Prolog

36.7K 1.6K 127
                                    

Prolog

Happy reading...

❄❄❄

Hujan turun disertai kilat, beberapa kali suara petir datang memecahkan telinga. Langit tak secerah biasanya, ia seperti menumpahkan segala amarah yang sejak lama terpendam.

Di suatu ruangan tertutup, sebut saja ruangan direktur utama SMA Aderald, tampak seorang wanita paruh baya tengah berdiri tegak sambil berpangku tangan. Tatapan matanya begitu fokus melihat laki-laki berpakaian seragam SMA Aderald yang ada di depannya.

Laki-laki berperawakan tinggi, dengan rambut berponi yang terlihat tidak sisiran dan terkesan berantakan itu, sejak tadi bersenandung dalam hati, matanya tak pernah membalas tatapan sang Ibu yang begitu fokus melihatnya.

"Reihan, kamu dengar Mama tidak?" Tanya Marni dengan lantang.

Reihan masih tidak menghiraukannya, bahkan sang ibu tampaknya dianggap tidak ada. Perkataan sang Ibu yang panjang lebar, hanya dianggap kicauan, siulan dan tepuk tangan belaka. Tak ada artinya.

"Reihan!!! Kenapa kamu seperti ini terus, dari dulu sampai sekarang tidak ada perubahan. Coba lihat Kakak kamu, dia tidak pernah bermasalah seperti kamu, sekolahnya rajin, nilainya bagus, prestasinya bagus. Tapi, lihat kamu? Kamu hidup tidak ada gunanya!" Marni berbicara dengan penuh penekanan, setiap kata yang keluar dari mulutnya terdengar sangat jelas. Bahkan Reihan sendiri mampu mendengar itu, namun dia masih tetap memilih acuh, tak peduli.

Napas Marni sampai terengah-engah setelah sejak tadi terus mengomel Reihan tiada henti. Per sekian detik kemudian, akhirnya Reihan mau menatap sang Ibu.

"Udah beres?"

Pertanyaan Reihan membuat Marni semakin murka padanya, ia membelalakkan matanya. "Kalau udah beres, Reihan pergi," lanjutnya, tanpa menunggu jawaban dari sang Ibu, Reihan pergi begitu saja dari ruangan direktur ini.

Marni dibuat semakin emosi oleh Reihan, ia mengepalkan kedua tangannya, geram.

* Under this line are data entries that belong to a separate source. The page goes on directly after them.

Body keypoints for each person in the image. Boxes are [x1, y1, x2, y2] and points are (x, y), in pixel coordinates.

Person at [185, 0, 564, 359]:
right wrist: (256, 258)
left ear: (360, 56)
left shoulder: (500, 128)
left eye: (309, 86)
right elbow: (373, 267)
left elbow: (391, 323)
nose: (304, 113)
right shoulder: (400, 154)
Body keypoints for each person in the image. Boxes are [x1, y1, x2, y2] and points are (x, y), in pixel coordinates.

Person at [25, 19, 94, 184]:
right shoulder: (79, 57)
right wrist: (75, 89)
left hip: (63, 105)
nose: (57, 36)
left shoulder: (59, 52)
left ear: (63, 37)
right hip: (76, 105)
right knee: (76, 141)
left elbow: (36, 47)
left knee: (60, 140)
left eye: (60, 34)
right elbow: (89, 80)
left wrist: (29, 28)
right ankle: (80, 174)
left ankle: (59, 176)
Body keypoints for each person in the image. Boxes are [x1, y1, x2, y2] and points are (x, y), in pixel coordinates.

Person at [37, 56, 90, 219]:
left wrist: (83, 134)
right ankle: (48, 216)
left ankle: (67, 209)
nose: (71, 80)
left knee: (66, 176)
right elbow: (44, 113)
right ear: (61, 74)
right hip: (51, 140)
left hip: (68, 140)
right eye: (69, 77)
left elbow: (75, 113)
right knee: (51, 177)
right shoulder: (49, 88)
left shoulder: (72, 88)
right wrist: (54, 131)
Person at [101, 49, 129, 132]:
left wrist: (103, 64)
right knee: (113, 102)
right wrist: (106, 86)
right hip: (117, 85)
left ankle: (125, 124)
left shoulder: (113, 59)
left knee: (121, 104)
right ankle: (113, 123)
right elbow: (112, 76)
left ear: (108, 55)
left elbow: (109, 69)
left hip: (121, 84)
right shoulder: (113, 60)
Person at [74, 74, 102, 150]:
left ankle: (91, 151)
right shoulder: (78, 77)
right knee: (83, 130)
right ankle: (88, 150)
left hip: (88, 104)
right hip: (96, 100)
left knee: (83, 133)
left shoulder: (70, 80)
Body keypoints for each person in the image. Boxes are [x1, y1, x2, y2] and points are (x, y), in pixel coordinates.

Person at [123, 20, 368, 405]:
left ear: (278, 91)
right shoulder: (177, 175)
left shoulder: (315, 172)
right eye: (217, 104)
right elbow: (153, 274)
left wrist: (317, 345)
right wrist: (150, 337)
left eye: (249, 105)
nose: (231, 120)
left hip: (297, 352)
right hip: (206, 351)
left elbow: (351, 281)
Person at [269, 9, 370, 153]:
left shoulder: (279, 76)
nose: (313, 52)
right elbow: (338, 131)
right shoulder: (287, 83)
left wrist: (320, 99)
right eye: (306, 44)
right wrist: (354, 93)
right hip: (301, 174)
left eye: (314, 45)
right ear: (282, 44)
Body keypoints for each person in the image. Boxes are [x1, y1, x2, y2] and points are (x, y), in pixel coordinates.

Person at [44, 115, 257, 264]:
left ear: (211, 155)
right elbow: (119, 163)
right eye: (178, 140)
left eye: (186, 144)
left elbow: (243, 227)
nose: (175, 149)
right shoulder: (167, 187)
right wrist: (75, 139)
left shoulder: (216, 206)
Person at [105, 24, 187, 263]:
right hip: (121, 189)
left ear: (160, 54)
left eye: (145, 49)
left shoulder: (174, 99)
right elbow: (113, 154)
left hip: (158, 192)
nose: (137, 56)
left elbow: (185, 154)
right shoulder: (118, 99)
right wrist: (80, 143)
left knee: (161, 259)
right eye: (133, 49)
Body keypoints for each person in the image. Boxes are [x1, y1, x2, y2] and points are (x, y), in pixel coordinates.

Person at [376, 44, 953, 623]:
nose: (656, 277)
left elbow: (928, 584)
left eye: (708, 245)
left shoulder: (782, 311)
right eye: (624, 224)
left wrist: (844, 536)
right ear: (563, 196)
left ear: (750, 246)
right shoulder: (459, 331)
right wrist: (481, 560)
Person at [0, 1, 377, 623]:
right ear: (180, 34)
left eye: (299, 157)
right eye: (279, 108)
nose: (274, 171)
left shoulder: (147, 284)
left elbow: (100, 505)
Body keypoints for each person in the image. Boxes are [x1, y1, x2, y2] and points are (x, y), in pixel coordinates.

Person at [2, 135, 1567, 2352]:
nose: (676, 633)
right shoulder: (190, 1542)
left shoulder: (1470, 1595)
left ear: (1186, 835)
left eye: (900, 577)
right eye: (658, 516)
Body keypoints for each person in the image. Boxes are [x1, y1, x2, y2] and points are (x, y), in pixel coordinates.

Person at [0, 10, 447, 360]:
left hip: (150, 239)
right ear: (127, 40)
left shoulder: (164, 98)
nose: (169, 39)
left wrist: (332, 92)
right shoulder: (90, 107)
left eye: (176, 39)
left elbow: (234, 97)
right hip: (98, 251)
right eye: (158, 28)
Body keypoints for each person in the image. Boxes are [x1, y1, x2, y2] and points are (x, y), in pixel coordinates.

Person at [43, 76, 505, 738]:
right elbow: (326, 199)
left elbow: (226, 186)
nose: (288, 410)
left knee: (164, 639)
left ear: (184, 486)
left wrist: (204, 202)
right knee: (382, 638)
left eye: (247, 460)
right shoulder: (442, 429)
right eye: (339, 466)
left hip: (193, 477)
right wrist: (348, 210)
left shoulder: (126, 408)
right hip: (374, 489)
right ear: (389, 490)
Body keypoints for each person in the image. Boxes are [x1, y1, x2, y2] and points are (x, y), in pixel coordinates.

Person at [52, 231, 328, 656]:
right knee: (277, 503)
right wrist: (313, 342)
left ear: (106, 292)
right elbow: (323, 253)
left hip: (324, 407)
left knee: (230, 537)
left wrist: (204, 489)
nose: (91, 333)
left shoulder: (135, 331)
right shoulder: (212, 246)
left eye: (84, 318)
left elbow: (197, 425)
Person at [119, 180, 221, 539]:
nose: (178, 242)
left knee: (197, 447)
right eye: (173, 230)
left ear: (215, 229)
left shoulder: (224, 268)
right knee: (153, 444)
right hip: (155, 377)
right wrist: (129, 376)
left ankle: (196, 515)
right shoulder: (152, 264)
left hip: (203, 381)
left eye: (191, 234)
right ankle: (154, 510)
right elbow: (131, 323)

Reihan tak peduli bagaimana reaksi sang Ibu dengan kepergiannya, yang jelas dia sudah sangat bosan mendengar ceramah ibunya, yang ujung-ujungnya selalu membanding-bandingkan dia dengan kakaknya. Tentu beda, Rendi ya Rendi dengan segala ketekunan dan ketaatannya pada sang ibu. Kakaknya sudah seperti robot bagi Reihan, jelas saja Reihan tidak mau hidup seperti itu.

Reihan tidak mau jika seluruh hidupnya harus mengikuti kemauan sang Ibu. Lihatlah! Kakaknya saja sampai tidak memiliki teman satupun, dia terlalu bekerja keras demi mewujudkan kemauan Ibunya. Sungguh hidup di bawah tekanan sangat menyiksa.

Berbeda dengan Reihan, dia ingin hidup bebas, karena sekarang bukan lagi zaman penjajahan, Indonesia sudah merdeka tentu ia pun harus merasakan kemerdekaan itu.

Di tengah hujan yang belum reda, Reihan berjalan menuju kantin untuk menghampiri dua sahabatnya yang sudah berada di sana sejak tadi. Riko dan Raka teman sekelas Reihan dari SD. Mereka selalu bersama, Reihan dianggap sebagai ketua, karena ia paling kaya dan paling berkarisma diantara mereka.

"Gimana Jang, lancar konsernya?" Tanya Raka.

Jang menurut kamus besar bahasa Sunda Akang Raka, Jang berasal  dari  kata Ujang, orang Sunda memakai kata Ujang untuk memanggil pemuda dan kebetulan Raka asli Sunda, jika berbicara dia selalu mencampur adukkan antara bahasa Indonesia dan Sunda. 

Reihan sendiri sudah terbiasa dengan panggilan itu dan tidak mempermasalahkannya, kini ia duduk di tengah Riko dan Raka.

"Lancar banget, gue sampai selesai dua album tadi," jawab Reihan sambil merebut minuman Riko kemudian menyeruputnya.